C’était en nous attachant à défendre le principe de la légitimité que nous avions atteint ce but important. La présence des souverains qui se trouvaient à Vienne et de tous les membres du congrès à la cérémonie expiatoire du 21 janvier fut un hommage éclatant rendu à ce principe.

Mais pendant qu’il triomphait au congrès, en France il était attaqué.

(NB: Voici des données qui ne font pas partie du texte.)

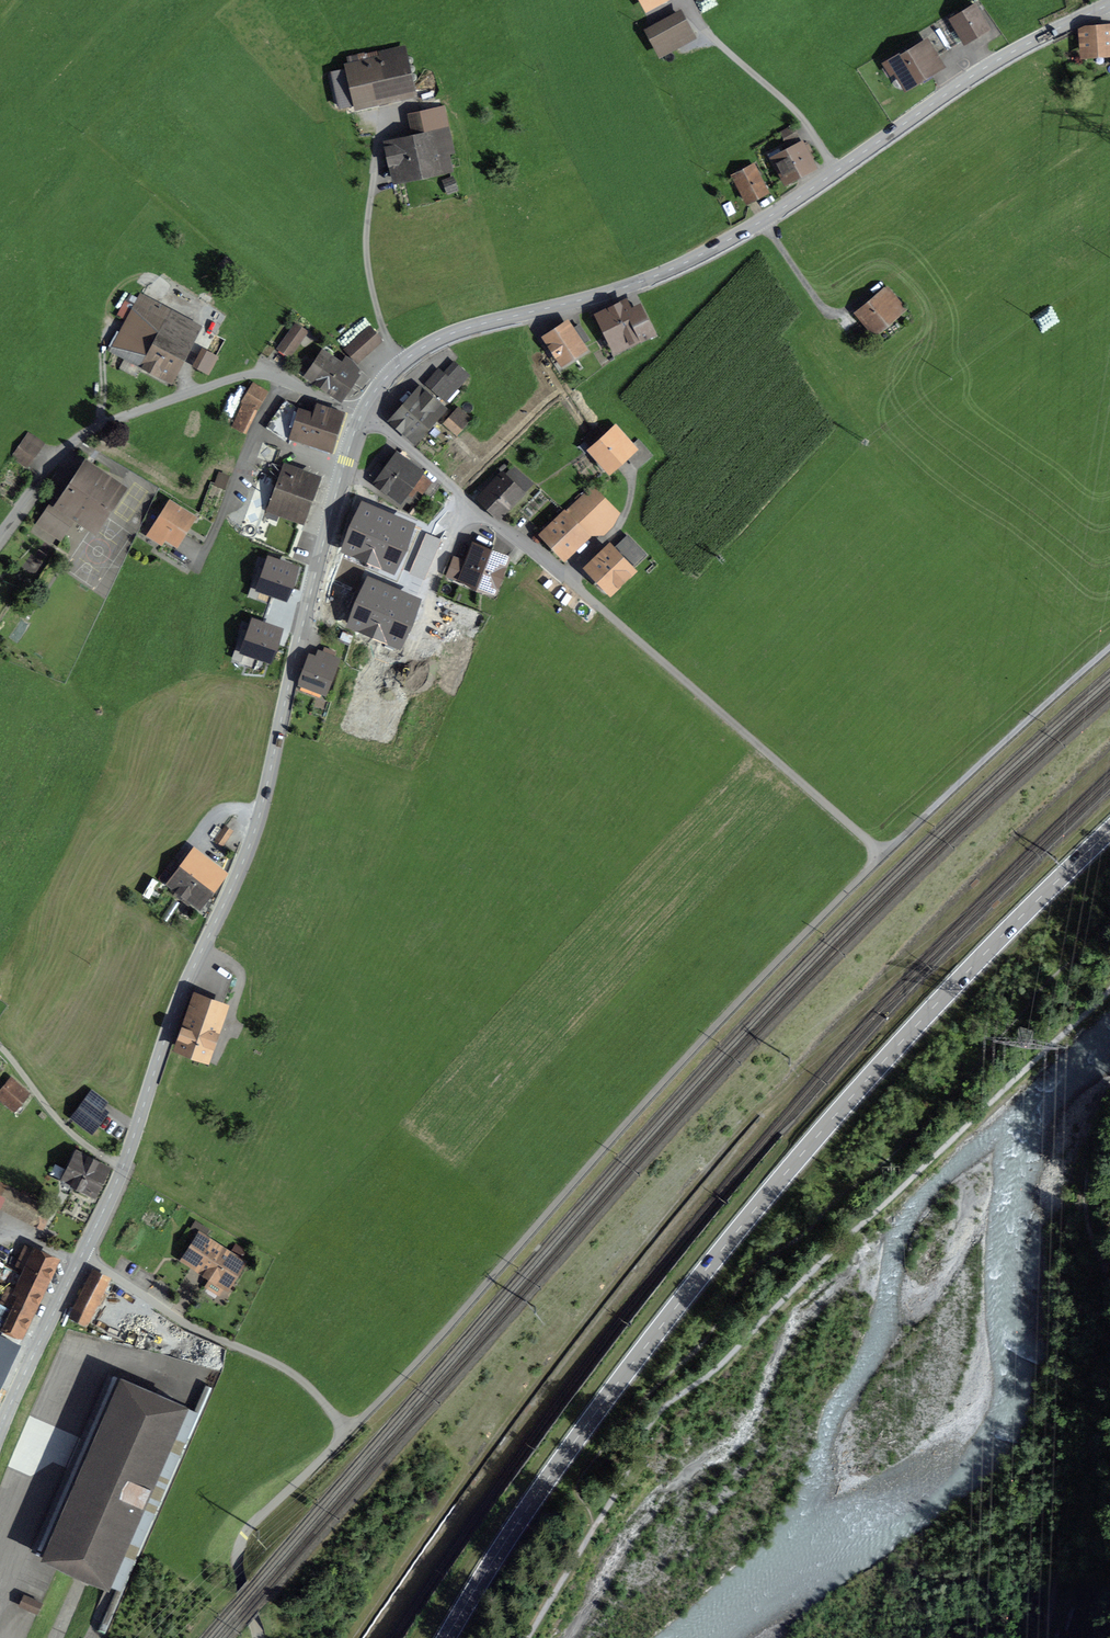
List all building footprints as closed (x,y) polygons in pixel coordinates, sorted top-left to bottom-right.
[(954,20),(965,39),(985,27),(974,8),(954,20)] [(691,36),(680,15),(650,31),(661,52),(691,36)] [(1086,52),(1109,50),(1109,27),(1084,29),(1086,52)] [(937,64),(926,45),(901,60),(899,57),(893,61),(907,83),(937,64)] [(350,69),(358,103),(378,99),(378,102),(387,100),(386,97),(412,91),(404,56),(370,64),(350,69)] [(782,132),(786,140),(797,134),(793,127),(782,132)] [(388,145),(395,177),(449,165),(441,133),(388,145)] [(776,159),(786,178),(811,165),(801,146),(783,155),(779,148),(770,153),(769,155),(772,161),(776,159)] [(751,165),(735,173),(749,199),(765,191),(751,165)] [(445,180),(448,193),(457,191),(455,178),(445,180)] [(888,289),(860,312),(874,330),(903,307),(888,289)] [(143,296),(113,351),(143,367),(145,363),(170,377),(197,325),(143,296)] [(641,311),(642,311),(635,296),(623,301),(625,306),(602,317),(617,349),(651,331),(641,311)] [(296,324),(278,348),(289,356),(307,332),(296,324)] [(567,325),(547,338),(562,361),(582,348),(580,345),(588,339),(579,326),(571,331),(567,325)] [(370,328),(358,338),(369,351),(381,340),(370,328)] [(357,361),(369,351),(358,338),(346,349),(357,361)] [(209,375),(219,356),(203,347),(192,366),(209,375)] [(322,359),(311,374),(340,394),(359,368),(352,360),(348,357),(341,367),(332,361),(329,365),(322,359)] [(305,361),(300,369),(308,374),(313,366),(305,361)] [(457,388),(468,375),(454,364),(444,375),(439,371),(428,383),(441,395),(451,383),(457,388)] [(252,385),(243,399),(256,407),(262,391),(252,385)] [(442,406),(422,389),(395,419),(415,437),(442,406)] [(286,400),(266,428),(285,441),(291,431),(295,436),(328,447),(341,411),(319,405),(316,417),(304,413),(286,400)] [(446,423),(456,433),(469,419),(459,409),(446,423)] [(632,446),(617,428),(594,448),(610,466),(632,446)] [(29,434),(14,456),(26,465),(41,443),(29,434)] [(385,467),(409,485),(419,471),(396,453),(392,458),(385,467)] [(371,474),(401,496),(409,485),(385,467),(385,468),(379,463),(371,474)] [(77,474),(70,484),(74,486),(62,503),(57,500),(42,522),(59,534),(74,511),(94,524),(118,487),(87,466),(80,476),(77,474)] [(314,478),(283,467),(268,507),(299,518),(314,478)] [(223,487),(227,476),(220,473),(216,484),(223,487)] [(483,496),(480,498),(497,515),(520,492),(503,475),(499,480),(496,478),(493,481),(495,484),(490,489),(488,487),(481,494),(483,496)] [(600,508),(586,495),(547,532),(566,552),(584,535),(578,529),(600,508)] [(191,517),(171,504),(151,534),(172,547),(182,530),(179,528),(182,523),(186,525),(191,517)] [(592,567),(611,587),(645,554),(632,540),(616,555),(610,549),(592,567)] [(471,582),(485,587),(495,588),(506,558),(474,546),(467,564),(455,559),(448,575),(461,580),(463,576),(471,582)] [(36,549),(25,570),(38,578),(49,556),(36,549)] [(311,658),(302,681),(323,689),(332,666),(311,658)] [(225,827),(216,841),(222,845),(232,832),(225,827)] [(202,860),(190,875),(180,868),(168,884),(190,901),(193,898),(199,902),(220,874),(202,860)] [(223,1005),(198,996),(180,1048),(205,1056),(223,1005)] [(0,1093),(0,1096),(14,1107),(26,1092),(10,1080),(0,1093)] [(93,1092),(75,1117),(90,1128),(104,1110),(99,1107),(104,1100),(93,1092)] [(76,1155),(65,1176),(93,1191),(104,1169),(76,1155)] [(42,1227),(50,1212),(42,1208),(43,1206),(0,1185),(0,1206),(42,1227)] [(200,1252),(194,1262),(214,1274),(207,1285),(208,1287),(217,1293),(220,1293),(239,1261),(201,1237),(194,1248),(200,1252)] [(57,1259),(36,1249),(16,1290),(7,1285),(0,1300),(0,1336),(4,1327),(21,1335),(57,1259)] [(94,1271),(72,1316),(87,1323),(109,1279),(94,1271)] [(0,1342),(0,1363),(6,1365),(13,1347),(0,1342)] [(122,1378),(44,1557),(108,1585),(186,1406),(122,1378)] [(28,1594),(42,1599),(44,1592),(31,1587),(28,1594)] [(20,1605),(38,1613),(42,1603),(24,1595),(20,1605)]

Ce que je vais dire à ce sujet à Votre Majesté a pu être vu plus distinctement de loin qu’il ne l’était à Paris[1]. Hors de la France, l’attention étant moins détournée, les faits arrivant en masse et dégagés des circonstances accessoires qui, sur les lieux mêmes, pouvaient les faire méconnaître, devaient à une certaine distance être mieux jugés, et cependant je n’aurais pas assez de confiance dans des observations qui ne seraient pas les miennes. Ayant rempli une mission longue hors de France, il est de mon devoir de faire auprès de Votre Majesté ce qui, dans le département des affaires étrangères, est prescrit à tous les agens employés au dehors. Ils doivent rendre compte de l’opinion que l’on a prise, dans les pays où ils ont été accrédités, des différens actes du gouvernement et des réflexions que, parmi les hommes éclairés et attentifs, ils ont pu faire naître.

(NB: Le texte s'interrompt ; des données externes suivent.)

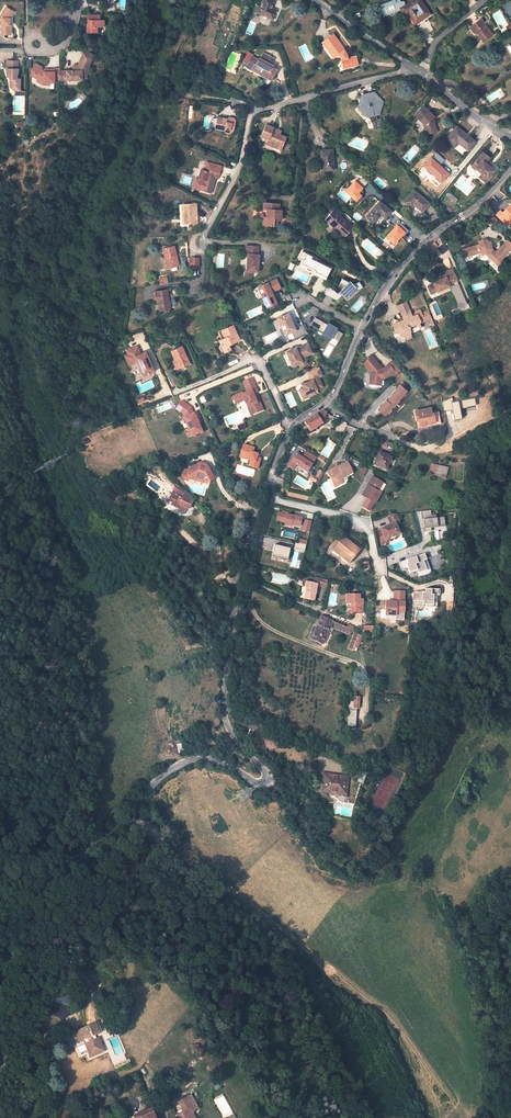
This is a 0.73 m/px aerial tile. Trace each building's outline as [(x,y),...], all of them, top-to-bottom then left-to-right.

On peut s’accommoder d’un état de choses qui est fixe, lors même qu’on en a été blessé dans son principe, parce qu’il ne laisse pas de craintes pour l’avenir, mais non d’un état de choses qui varie chaque jour, parce que chaque jour il fait naître de nouvelles craintes et que l’on ne sait quel en sera le terme. Les révolutionnaires avaient pris leur parti sur les premiers actes du gouvernement de Votre Majesté; ils se sont effrayés de ce qui a été fait quinze jours, un mois, six mois après. C’est ainsi qu’ils s’étaient résignés à l’élimination faite dans le sénat[2] et qu’ils n’ont pu

  1. « On ne voit bien, vous avez mille fois raison, que ce qu’on voit dans son ensemble, et il y a peut-être autant de force d’esprit à se placer à une juste perspective, à distance du mouvement et des agitations, quand on se trouve au milieu, qu’à s’en rapprocher et les bien juger quand on en est éloigné, »
    (Jaucourt à Talleyrand, 4 février 1815.)
  2. Cinquante-trois sénateurs avaient été exclus par Louis XVIII, et parmi eux Cambacérès, Chaptal, Curée, le cardinal Fesch, Fouché, François de Neufchâteau, Garat, Grégoire, Lambrecht, Roger-Ducos, Rœderer, Sieyès...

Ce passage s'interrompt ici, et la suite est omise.